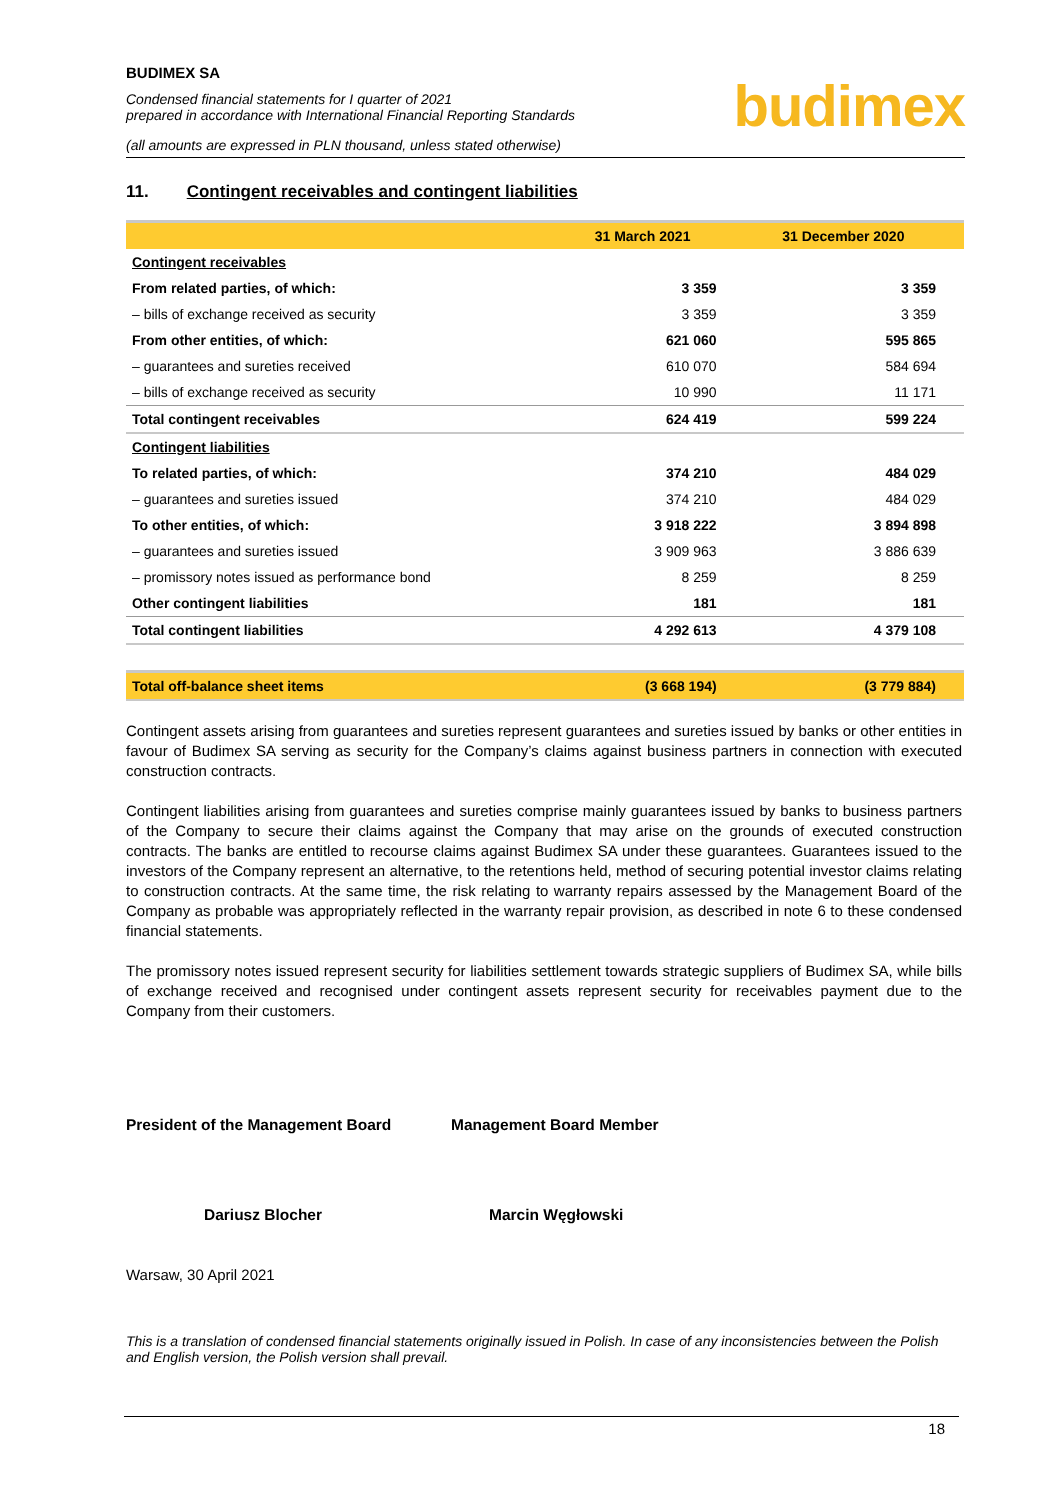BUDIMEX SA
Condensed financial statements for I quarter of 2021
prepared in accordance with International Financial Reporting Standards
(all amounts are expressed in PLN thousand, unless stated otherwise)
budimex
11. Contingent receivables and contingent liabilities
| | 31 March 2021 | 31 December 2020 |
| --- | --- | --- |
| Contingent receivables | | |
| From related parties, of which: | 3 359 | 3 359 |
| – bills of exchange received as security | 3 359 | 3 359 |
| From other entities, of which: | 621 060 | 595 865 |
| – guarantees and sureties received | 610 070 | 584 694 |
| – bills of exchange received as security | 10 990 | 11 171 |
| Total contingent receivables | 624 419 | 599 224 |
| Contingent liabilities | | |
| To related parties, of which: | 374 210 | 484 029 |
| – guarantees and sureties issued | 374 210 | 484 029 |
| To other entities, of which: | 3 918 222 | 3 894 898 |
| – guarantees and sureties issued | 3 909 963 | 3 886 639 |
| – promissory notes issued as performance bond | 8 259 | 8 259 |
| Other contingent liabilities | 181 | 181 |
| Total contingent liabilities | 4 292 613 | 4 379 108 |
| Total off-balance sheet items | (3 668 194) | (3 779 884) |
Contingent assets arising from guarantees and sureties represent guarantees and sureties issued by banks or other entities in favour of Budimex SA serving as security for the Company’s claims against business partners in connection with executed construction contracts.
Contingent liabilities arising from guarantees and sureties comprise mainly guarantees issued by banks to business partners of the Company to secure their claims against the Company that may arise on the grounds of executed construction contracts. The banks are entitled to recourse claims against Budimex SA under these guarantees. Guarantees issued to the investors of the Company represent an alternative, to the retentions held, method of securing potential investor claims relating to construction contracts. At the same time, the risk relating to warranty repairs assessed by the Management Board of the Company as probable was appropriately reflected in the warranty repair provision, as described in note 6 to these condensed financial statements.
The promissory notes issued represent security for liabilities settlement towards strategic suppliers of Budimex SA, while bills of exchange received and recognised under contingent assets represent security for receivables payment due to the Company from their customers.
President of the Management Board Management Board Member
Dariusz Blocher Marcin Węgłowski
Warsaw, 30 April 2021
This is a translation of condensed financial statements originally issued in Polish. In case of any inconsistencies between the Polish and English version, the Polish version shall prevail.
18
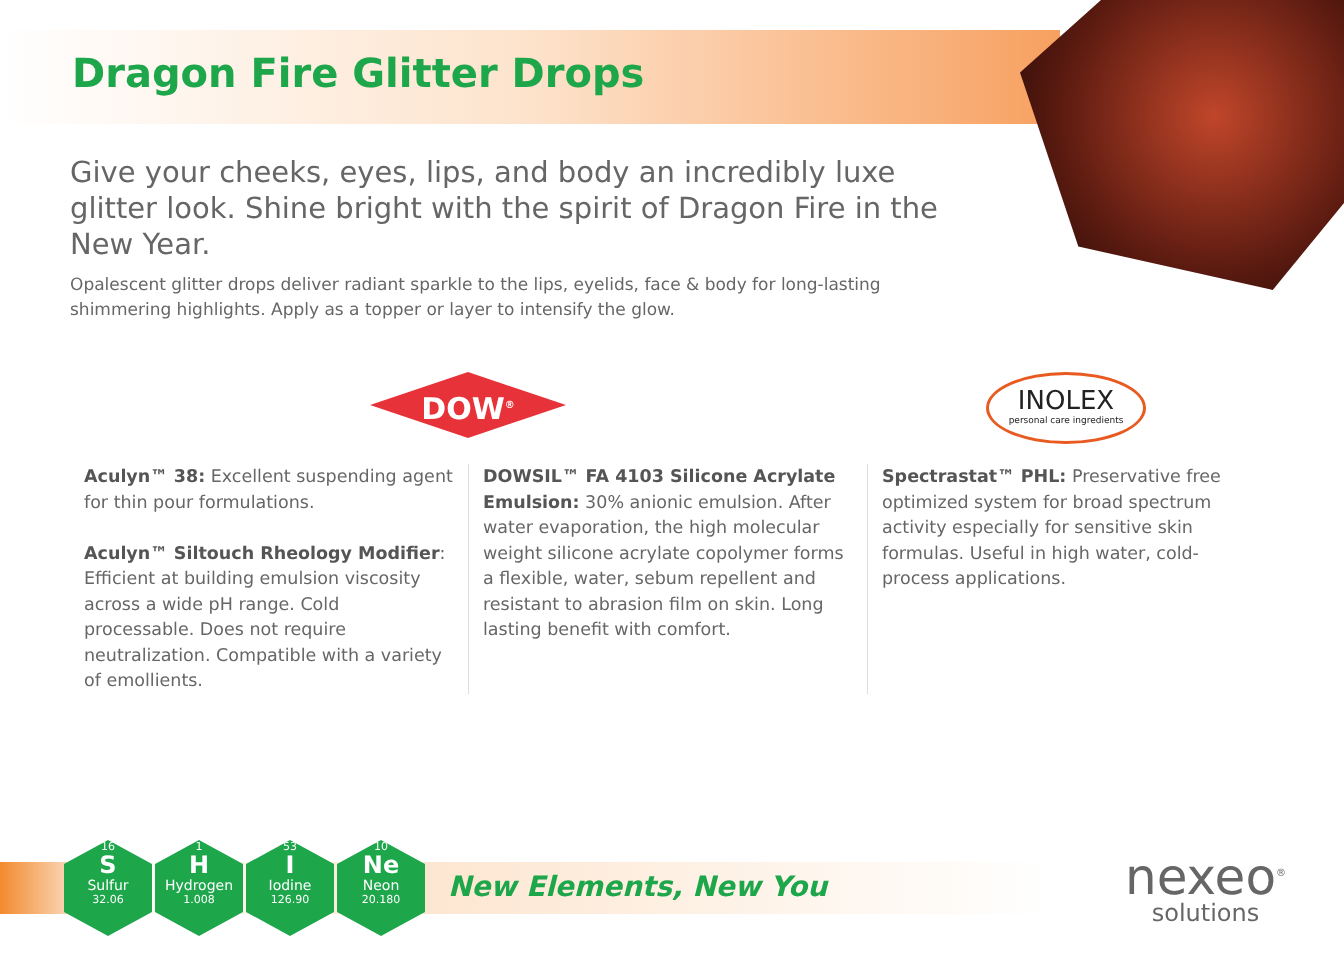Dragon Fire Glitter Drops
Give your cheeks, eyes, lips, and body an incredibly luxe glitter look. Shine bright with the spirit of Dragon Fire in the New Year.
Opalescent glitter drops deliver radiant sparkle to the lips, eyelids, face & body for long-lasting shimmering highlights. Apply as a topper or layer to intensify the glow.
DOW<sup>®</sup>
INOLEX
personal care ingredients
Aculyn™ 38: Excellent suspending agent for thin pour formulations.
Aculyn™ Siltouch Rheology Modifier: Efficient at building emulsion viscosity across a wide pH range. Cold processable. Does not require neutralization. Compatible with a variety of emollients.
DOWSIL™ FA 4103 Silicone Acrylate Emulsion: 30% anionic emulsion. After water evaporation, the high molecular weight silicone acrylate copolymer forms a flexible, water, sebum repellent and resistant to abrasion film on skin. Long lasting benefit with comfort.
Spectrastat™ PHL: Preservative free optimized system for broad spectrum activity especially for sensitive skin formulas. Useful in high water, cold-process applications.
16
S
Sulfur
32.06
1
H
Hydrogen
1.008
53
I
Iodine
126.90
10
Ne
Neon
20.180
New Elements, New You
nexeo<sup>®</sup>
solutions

Exercise instructions:
Could you print all the entries exactly as they stand, with the pictures left out?

Solution for this task:
BUDIMEX SA
Condensed financial statements for I quarter of 2021
prepared in accordance with International Financial Reporting Standards
(all amounts are expressed in PLN thousand, unless stated otherwise)
budimex
11. Contingent receivables and contingent liabilities
| | 31 March 2021 | 31 December 2020 |
| --- | --- | --- |
| Contingent receivables | | |
| From related parties, of which: | 3 359 | 3 359 |
| – bills of exchange received as security | 3 359 | 3 359 |
| From other entities, of which: | 621 060 | 595 865 |
| – guarantees and sureties received | 610 070 | 584 694 |
| – bills of exchange received as security | 10 990 | 11 171 |
| Total contingent receivables | 624 419 | 599 224 |
| Contingent liabilities | | |
| To related parties, of which: | 374 210 | 484 029 |
| – guarantees and sureties issued | 374 210 | 484 029 |
| To other entities, of which: | 3 918 222 | 3 894 898 |
| – guarantees and sureties issued | 3 909 963 | 3 886 639 |
| – promissory notes issued as performance bond | 8 259 | 8 259 |
| Other contingent liabilities | 181 | 181 |
| Total contingent liabilities | 4 292 613 | 4 379 108 |
| Total off-balance sheet items | (3 668 194) | (3 779 884) |
Contingent assets arising from guarantees and sureties represent guarantees and sureties issued by banks or other entities in favour of Budimex SA serving as security for the Company’s claims against business partners in connection with executed construction contracts.
Contingent liabilities arising from guarantees and sureties comprise mainly guarantees issued by banks to business partners of the Company to secure their claims against the Company that may arise on the grounds of executed construction contracts. The banks are entitled to recourse claims against Budimex SA under these guarantees. Guarantees issued to the investors of the Company represent an alternative, to the retentions held, method of securing potential investor claims relating to construction contracts. At the same time, the risk relating to warranty repairs assessed by the Management Board of the Company as probable was appropriately reflected in the warranty repair provision, as described in note 6 to these condensed financial statements.
The promissory notes issued represent security for liabilities settlement towards strategic suppliers of Budimex SA, while bills of exchange received and recognised under contingent assets represent security for receivables payment due to the Company from their customers.
President of the Management Board Management Board Member
Dariusz Blocher Marcin Węgłowski
Warsaw, 30 April 2021
This is a translation of condensed financial statements originally issued in Polish. In case of any inconsistencies between the Polish and English version, the Polish version shall prevail.
18
Dragon Fire Glitter Drops
Give your cheeks, eyes, lips, and body an incredibly luxe glitter look. Shine bright with the spirit of Dragon Fire in the New Year.
Opalescent glitter drops deliver radiant sparkle to the lips, eyelids, face & body for long-lasting shimmering highlights. Apply as a topper or layer to intensify the glow.
DOW<sup>®</sup>
INOLEX
personal care ingredients
Aculyn™ 38: Excellent suspending agent for thin pour formulations.
Aculyn™ Siltouch Rheology Modifier: Efficient at building emulsion viscosity across a wide pH range. Cold processable. Does not require neutralization. Compatible with a variety of emollients.
DOWSIL™ FA 4103 Silicone Acrylate Emulsion: 30% anionic emulsion. After water evaporation, the high molecular weight silicone acrylate copolymer forms a flexible, water, sebum repellent and resistant to abrasion film on skin. Long lasting benefit with comfort.
Spectrastat™ PHL: Preservative free optimized system for broad spectrum activity especially for sensitive skin formulas. Useful in high water, cold-process applications.
16
S
Sulfur
32.06
1
H
Hydrogen
1.008
53
I
Iodine
126.90
10
Ne
Neon
20.180
New Elements, New You
nexeo<sup>®</sup>
solutions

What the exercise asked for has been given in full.